Publishing a page follows the same rules as publishing an article — permalink + publish window. What's different is the URL shape and how readers actually reach the page, since pages don't appear in article listings.
How page URLs are built
On the platform host:
/{culture}/c/{channel-permalink}/p/{page-permalink}
On a custom domain:
https://yourdomain.com/p/{page-permalink}
The /p/ segment is what distinguishes a page URL from an article URL (/d/). Same culture, same channel, different path.
Root / home pages
If you want a page to serve as the channel's home — the thing readers see at the bare channel URL — wire it up through the channel's Home Page setting in the channel editor. The page still has its own permalink, but the channel root will render it instead of the default article list.
The publish window
Identical to articles:
- Publish Since — when the page goes live. Defaults to now.
- Publish Until — optional. When the page drops off the public site. Leave blank for indefinite.
A page outside its publish window returns a 404 on the public URL but is still fully editable in the dashboard.
Wiring pages into navigation
Pages only get traffic if readers can find them. Three common ways:
- Channel navigation. Add the page to the channel's navigation JSON — it shows up in the channel's top nav or sidebar.
- Direct links. Link to the page URL from articles, emails, ads, or external sites.

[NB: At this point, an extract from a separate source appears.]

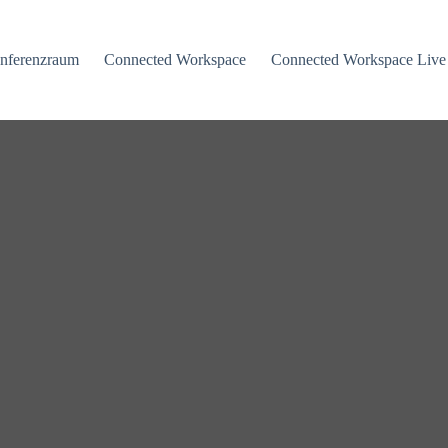
nferenzraum
Connected Workspace
Connected Workspace Live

- Channel home. Set the page as the channel's home (see above) so it's the default landing.
Permalinks for pages
Same rules as article permalinks: lowercase, hyphens, short, unique within the channel, stable after publish. Pages and articles live in the same namespace, so a page and an article in the same channel can't share a permalink.
Search index
Pages are indexed in Azure Search just like articles when Searchable is on. That means a keyword search in the channel's search box can surface both. If a page shouldn't appear in search — an internal-only landing page, for example — turn Searchable off; the page stays reachable by URL.
Canonical URL
The Canonical URL field works on pages the same way it works on articles. Use it when the same page is published on a partner site and you want the partner's copy to be the search-engine source of truth.